I’ve
been living in a bubble. This past week
the bubble broke. And when I write, “broke”
I mean “exploded”.
There’s
been a gap between the last paper I wrote and getting the reading list for my
next school module. It’s been like a rumination
bubble. I’m still digesting the trip to
Egypt, Jordan and Israel. But this week
my new reading list arrived for just one of my classes in the upcoming module. As I looked over the list my first thought
was, “I should’ve started on this last year…”
My second thought was about how much I’ll miss my friend Kim’s reading
spreadsheet.
I’m
excited about the books as we’re going back to the beginning and reading from
the first few hundred years of the Church.
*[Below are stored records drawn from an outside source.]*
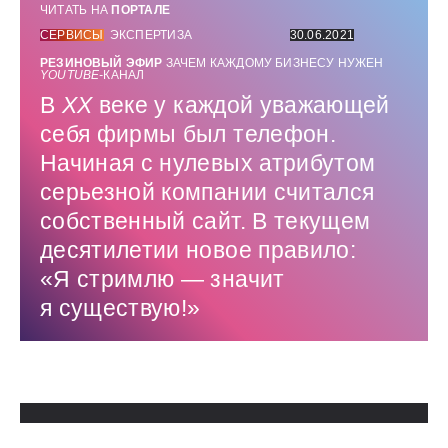
ЧИТАТЬ НА
ПОРТАЛЕ
СЕРВИСЫ
ЭКСПЕРТИЗА
30.06.2021
РЕЗИНОВЫЙ ЭФИР
ЗАЧЕМ КАЖДОМУ БИЗНЕСУ НУЖЕН
YOUTUBE-
КАНАЛ
В
XX
веке у каждой уважающей
себя фирмы был телефон.
Начиная с нулевых атрибутом
серьезной компании считался
собственный сайт. В текущем
десятилетии новое правило:
«Я стримлю — ​значит
я существую!»
Использованные источники:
It’s something I’ve dabbled in but now I’m forced to actually dig in and
read for content, not just quotes. I
know it will be rich and my facebook status will be full of one liners from
dead saints who were closer in time to Jesus than I am to the Mayflower.
My
bubble has also been living in a job that was literally made for me. This past week I resigned from the senior
pastor role here at the church I helped plant a decade ago. I left a cushy job to come to this one and
now I’ve quit this amazing job to load a u-haul truck and embark on a whole new
pilgrimage. As you may or may not have
heard, the Elusive and I will be moving to Raleigh, North Carolina where I will
become the senior pastor at the Raleigh Vineyard.
I
have never been more excited, terrified, happy, sad, confident and feeling inadequate
in my life! I’ve never felt a greater
opportunity for an epic fail than I feel with this new adventure! I’ve also never felt a greater opportunity to
see God do amazing things in me and for me to do in Him than I do right
now. It’s an amazing group of leaders and friends that we’re saying “later” to here (not good-bye) and an incredible group of leaders and new friends we’re
joining there.
The Elusive and I have never had an experience where God gave us so many assurances and signs that we were right where we were supposed to be. There were nudges, words, dreams, visions, "coincidences" and most of all a deep connection of the heart and spirit. And that scares me too. Often such clarity comes for a reason.
This
explosion actually started back in my first module as God increased the
internal pressure in the prayer exercises and discussions. I’m hoping the two remaining modules will
help re-order my interior world for the rest of the journey ahead. I’ve still got a lot to learn but I’ve
learned in all this that it’s best not to limit God either by expectation or by
previous experience. May God increase the internal of whatever bubble you've been floating in for the greater things that are yet to come!